I have made a bazillion boxes over the years. From way back when I was working wood with a rock and a dull butter knife for a chisel. For the most part I never had one kick my butt like the one I am doing today. In hindsight (which sucks pond scum) I should have made it out of cardboard first. It would have saved me a lot of frustration and wasted wood. At the end of the day I got it glued and cooking but I had to compromise and settle to get there.
doesn't matter now |
The boards are still flat and twist free. Once they are dovetailed together it won't matter anymore. The pins tails and will keep it flat and from bowing or cupping.
wowie |
This box is too big for my eyes. It will lose about an inch on the sides and ends due to the pins/tails. But that doesn't negate that this looks like a small suitcase.
lots of wasted space |
This box as is, is too big for the jig. There is plenty of space for the loose tenons but that isn't enough to sway me from saying it is still too large.
almost 4" |
The vacuum attachment port is the highest point on the jig. There is almost 4" of dead space above it. All I need is about a 1/2".
gained an inch |
When I measured this height yesterday I used my tape and it said it was over 8". Mr Starrett says it is a wee bit more then 7".
oops |
I made some pencil marks and made the first trimming saw cut on the box. Turns out that I made the box too small then for the jig. The handle wouldn't fit.
had too |
I had already removed the table to decrease the depth of the box. I had no choice but to remove the handle to get the jig to fit in the box. Not happy with that but I didn't want to start over again and turn these boards into kindling.

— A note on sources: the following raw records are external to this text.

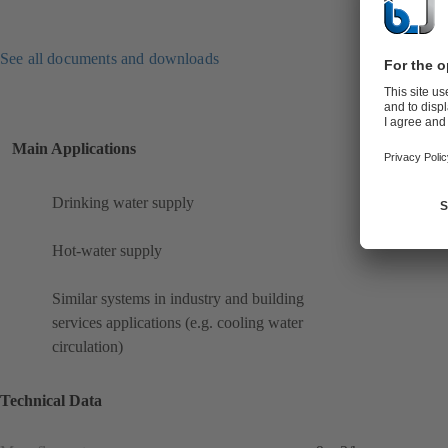
See all documents and downloads
Main Applications
Drinking water supply
Hot-water supply
Similar systems in industry and building
services applications (e.g. cooling water
circulation)
Technical Data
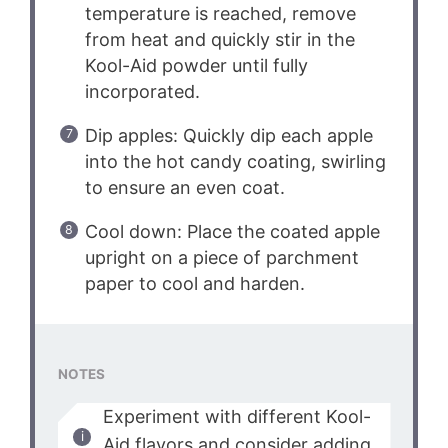
temperature is reached, remove
from heat and quickly stir in the
Kool-Aid powder until fully
incorporated.
Dip apples: Quickly dip each apple
into the hot candy coating, swirling
to ensure an even coat.
Cool down: Place the coated apple
upright on a piece of parchment
paper to cool and harden.
NOTES
Experiment with different Kool-
Aid flavors and consider adding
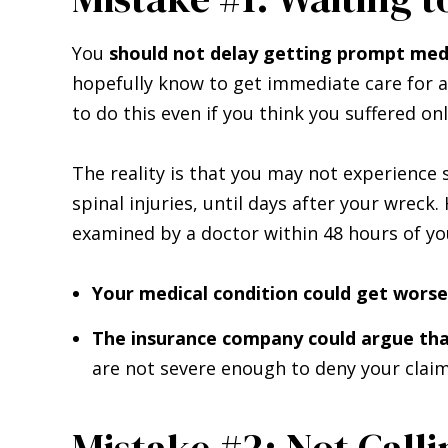
You
should not delay getting prompt medi
hopefully know to get immediate care for a
to do this even if you think you suffered on
The reality is that you may not experience 
spinal injuries, until days after your wreck
examined by a doctor within 48 hours of you
Your medical condition could get worse
The insurance company could argue that
are not severe enough to deny your claim
Mistake #2: Not Calli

shoulda, woulda, coulda, but didn't |
Maybe I should have just sucked it up and used the dimensions of the cardboard box that the jig came in. I made another saw cut reducing the height to a 1/2" higher than the cardboard box.
sometimes you get lucky |
The box as it is here, I can get the jig in it (broken down) along with the containers for the loose tenons.
off cuts |
These are from the two saw cuts I made on the box but they won't be wasted. I can get a couple of 5x7 picture frames out of them.
tails first |
Finally after a couple of hours of chasing my tail I got around to the dovetailing. I don't recall ever having these many problems making a box for a specific tool/purpose.
chopping board |
One thing about this is that I like that it keeps the chiseling marks from going into my benchtop. I have used this about 5-6 times and so far no complaints. The size has worked with everything I have used it for. But It won't work for stock longer than it is. Those I'll have to chop on the benchtop.
dry fitted |
Everything fits with a good use of space. I should have increased the height because I can't use an enclosed bottom and top - don't have room for the grooves for them. I thought I had allowed for it but I obviously measured/marked something wrong.
not what I wanted to do |
As of now the plan is to glue the plywood bottom on the bottom of the box and band the outside to hide the plywood edge. The top will be a frame and panel lid.
need a divider |
The divider will serve two purposes. One is separate the compartments for the jig and the tenons. Secondly it will help keep the contents from rocking and rolling as the box is moved around.
caught it too late |
Laid out one of the grooves for the divider wrong. Glad I caught it before it got glued together.
done |
Both of the grooves don't have to be the exact same depth. The divider will be fitted in glued in place after the box has cooked and set up.
loose fit |
I'm ok with the fit because it is a stopped dado so it won't be going anywhere.
banding |
I over shot the height on one of the divider grooves. This banding will hide any and all evidence of that from seeing the light. Plus it will hide the plywood edge which I am not fond of gazing upon.
past quitting time |
My goal was to get the box glued and cooking before said time. That was in the batter's box awaiting me. Decided to put in overtime to get it done.
dead nuts |
Didn't need any clamps to pull the tails down to their baselines. Accomplished that with a block of wood and mallet. Tomorrow I'll make the lid and slap on few coats of shellac and call this done.